Thursday, February 08, 2007

love and the desert


" Because we don't know when we will die, we get to think of life as an inexhaustible well, yet everything happens only a certain number of times, and a very small number, really. How many more times will you remember a certain afternoon of your childhood, some afternoon that's so deeply a part of your being that you can't even conceive of your life without it? Perhaps four or five times more, perhaps not even that. How many more times will you watch the full moon rise? Perhaps twenty. And yet it all seems limitless." The Sheltering Sky

She and him....
Voyagers, not tourists...Tourists in the seek of their love..those days and these days..from a hotel to another...mysophobia in a glass of ice, for the coke that couldn't be diet. Fever, shivering, love cried in a hotel door.. a cruel bullet shot from the hills, blood, love shown in a small, dark house.
Desert as you could see with your eyes.



Two couples in Africa, in the verge of their separation. One shown by Bernardo Bertolucci in The Sheltering Sky, one by Alejandro González Iñárritu in Babel.
The American artist couple Port and Kit Moresby travels aimless through Africa, searching for new experiences that could give new sense to their relationship. The Journey leads, yet, only deeper into dispair.
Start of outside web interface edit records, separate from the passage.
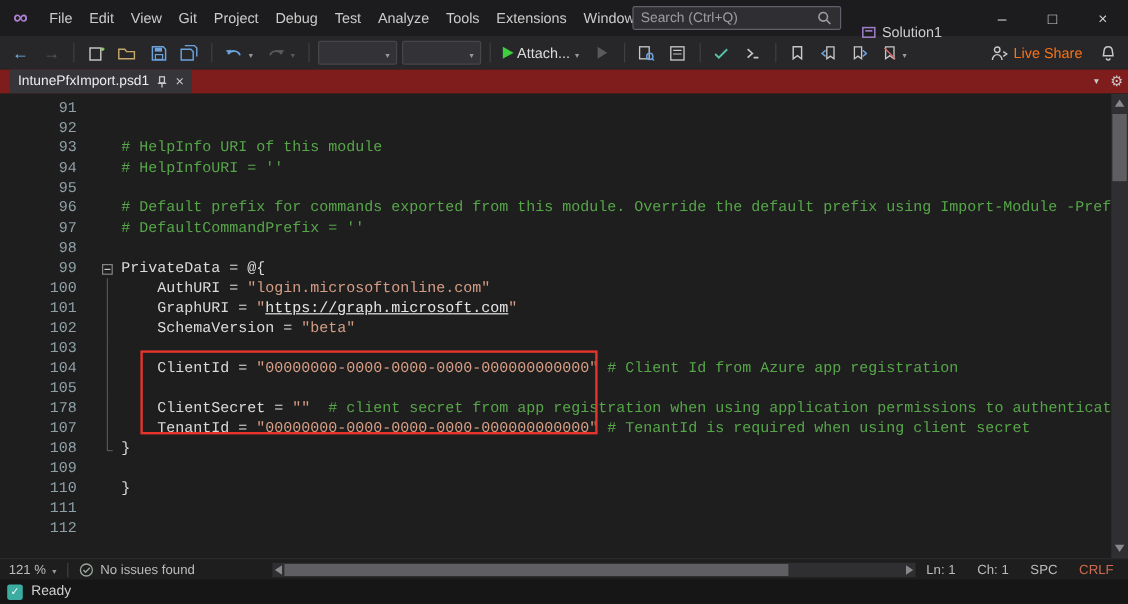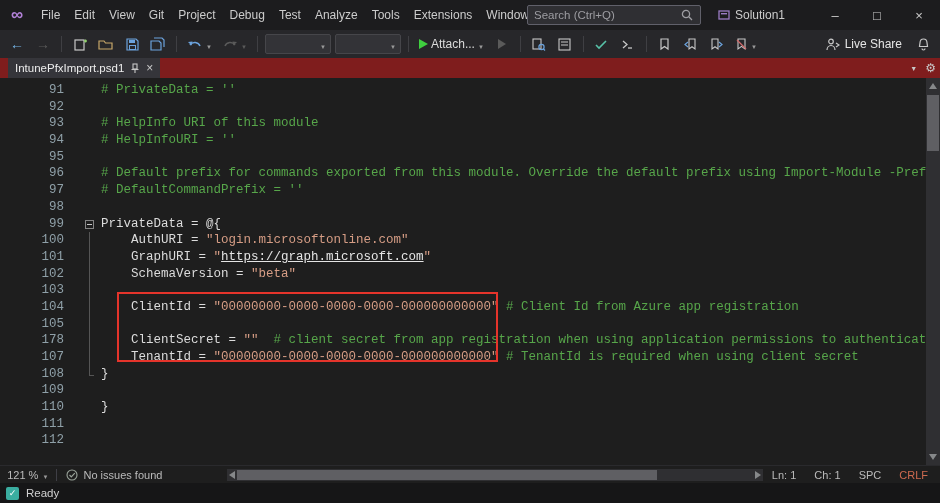--- a/index.html
+++ b/index.html
@@ -19,7 +19,7 @@
   .search { position:absolute; left:527px; top:5px; width:174px; height:20px; background:#2f2f33; border:1px solid #60606a; border-radius:2px; display:flex; align-items:center; padding:0 6px; color:#9d9da2; font-size:11.5px; }
   .search-text { flex:1 1 auto; white-space:nowrap; overflow:hidden; }
   .mag { width:14px; height:14px; display:inline-block; }
-  .solution { position:absolute; left:712px; top:0; height:30px; display:flex; align-items:center; gap:5px; color:#cccccc; font-size:12px; padding:0 6px; }
+  .solution { position:absolute; left:712px; top:12px; height:30px; display:flex; align-items:center; gap:5px; color:#cccccc; font-size:12px; padding:0 6px; }
   .wincontrols { position:absolute; right:0; top:0; height:30px; display:flex; }
   .winbtn { width:42px; height:30px; display:flex; align-items:center; justify-content:center; color:#cccccc; font-size:13px; }
 

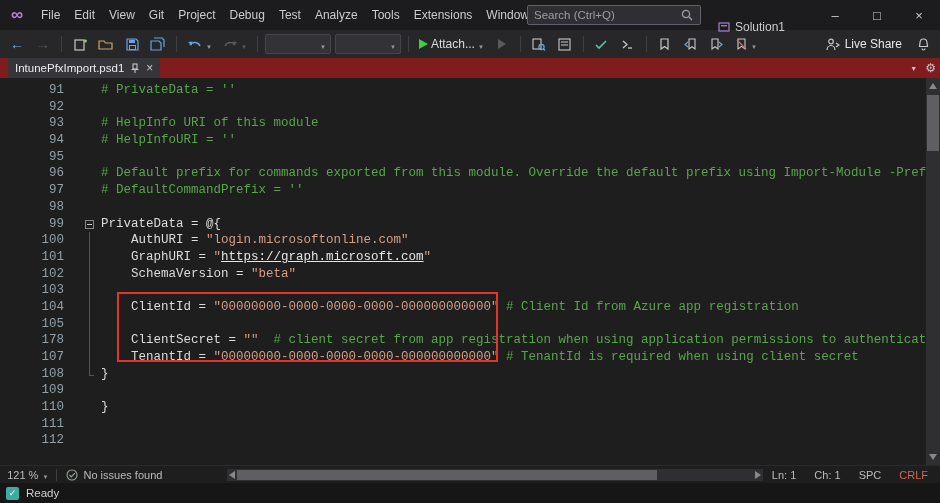--- a/index.html
+++ b/index.html
@@ -36,7 +36,7 @@
   .play-dim { width:0; height:0; border-left:8px solid #5a5a5a; border-top:5px solid transparent; border-bottom:5px solid transparent; }
   .attach-label { color:#dcdcdc; font-size:12px; }
   .tb-spacer { flex:1 1 auto; }
-  .liveshare { display:flex; align-items:center; gap:5px; color:#e5e5e5; font-size:12px; padding:0 6px; height:22px; }
+  .liveshare { display:flex; align-items:center; gap:5px; color:#f97316; font-size:12px; padding:0 6px; height:22px; }
   .icon-svg { display:block; }
 
   

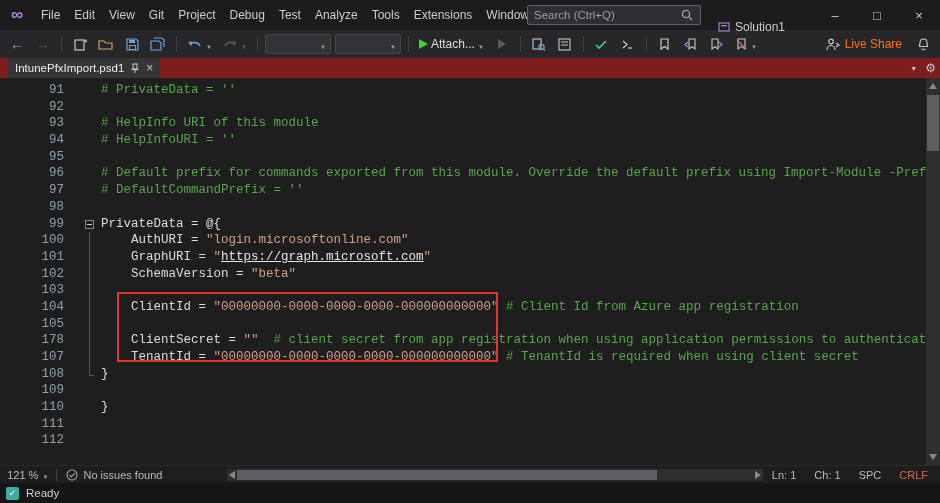--- a/index.html
+++ b/index.html
@@ -296,7 +296,7 @@
 
   <div class="editor">
     <div class="code-area">
-        <div class="code-line"><span class="ln">91</span><span class="fold"></span><span class="codetext"><span class="seg-c"># PrivateData = ''</span></span></div>
+        <div class="code-line"><span class="ln">91</span><span class="fold"></span></div>
         <div class="code-line"><span class="ln">92</span><span class="fold"></span><span class="codetext"></span></div>
         <div class="code-line"><span class="ln">93</span><span class="fold"></span><span class="codetext"><span class="seg-c"># HelpInfo URI of this module</span></span></div>
         <div class="code-line"><span class="ln">94</span><span class="fold"></span><span class="codetext"><span class="seg-c"># HelpInfoURI = ''</span></span></div>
The typhoid fever kills Port, the journey throuhg the desert ruins Kit's minds.
Excellent acting: Debra Winger,John Malkovich and wicked Timothy Spall.
Lovely scenes: Kit and Tunner dialogues, Kit trying to find a hotel for ill Port, Kit held hostage.

Susan and Richard travel to Morocco, trying to reinvent a couple broken by the death of a baby.
What was the Japanese guy doing in Morocco? Why did he give his riffle to his guide, as a present? Why did the guide's kids take the riffle and then play on the hills, shooting cars? A shot, and the whole world shivers: Susan, American mother of two, is hurt. She and her husband are not able to get home, in time, to their kids. The nanny can't go, now, to her son's wedding, in Mexico, so she takes the little ones with her. And the Japanese's daughter is the one that found her mother dead, after she shot herself in the head, with the same gun. Each storyline deals with family and conflict from the inability to communicate or to understand.
Excellent acting: Rinko Kikuchi, Gael García Bernal ( still haven't seen the La science des rêves :( ), Elle Fanning ( yes, Dakota's sister) and especially Boubker Ait El Caid( playing little Yussef, the plot and bullet trigger)
Lovely scenes: Japanese deaf girls in the disco club, Richard helping Susan pee, American kids discovering Mexico, Debbie's and little Mike's faces when they see the headless chicken .
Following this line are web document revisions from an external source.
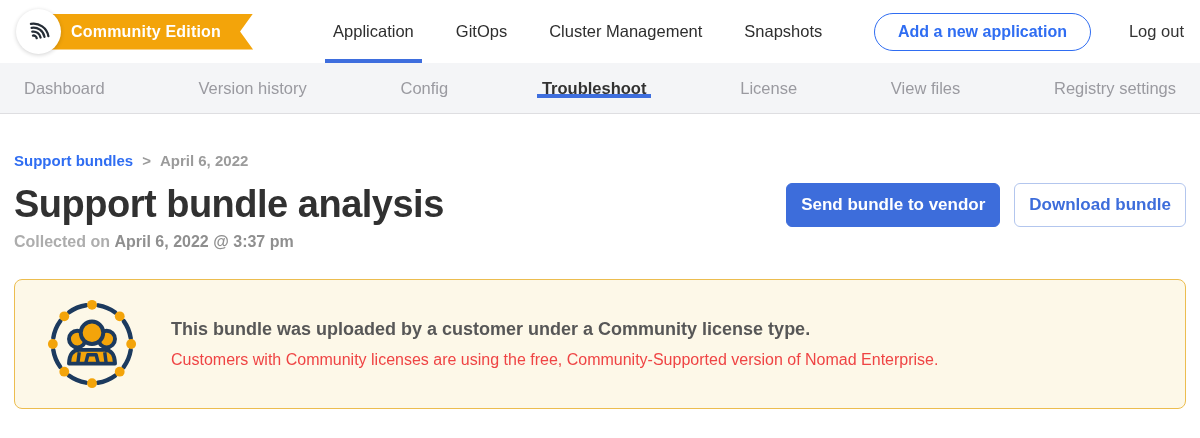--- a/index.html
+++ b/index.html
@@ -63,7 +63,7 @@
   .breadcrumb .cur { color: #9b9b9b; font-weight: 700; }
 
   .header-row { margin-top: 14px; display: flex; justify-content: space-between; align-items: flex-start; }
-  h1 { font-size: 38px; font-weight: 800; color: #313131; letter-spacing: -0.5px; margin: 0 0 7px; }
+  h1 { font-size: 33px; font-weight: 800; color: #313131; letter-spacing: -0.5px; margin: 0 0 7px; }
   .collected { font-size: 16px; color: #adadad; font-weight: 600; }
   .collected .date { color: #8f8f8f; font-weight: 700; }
I've seen both movies in the same day...and the same half moon over the same desert.

Exactly in the day I programmed to see again Casablanca.
This is synchronicity, huh?

pic found here
Music to listen: something from The English Patient sountrack, in Count Almassy's mother tongue

1 comment:

Anonymous said...

What a fascinating picture!
A desert is a living, vital place.
It is like another world. It is so calm and peaceful.
Last summer I saw Brazilian soup opera named "Clone", which was shot in Morocco. There were many scenes when desert was described. After that I just fell in love with this ocean of sand.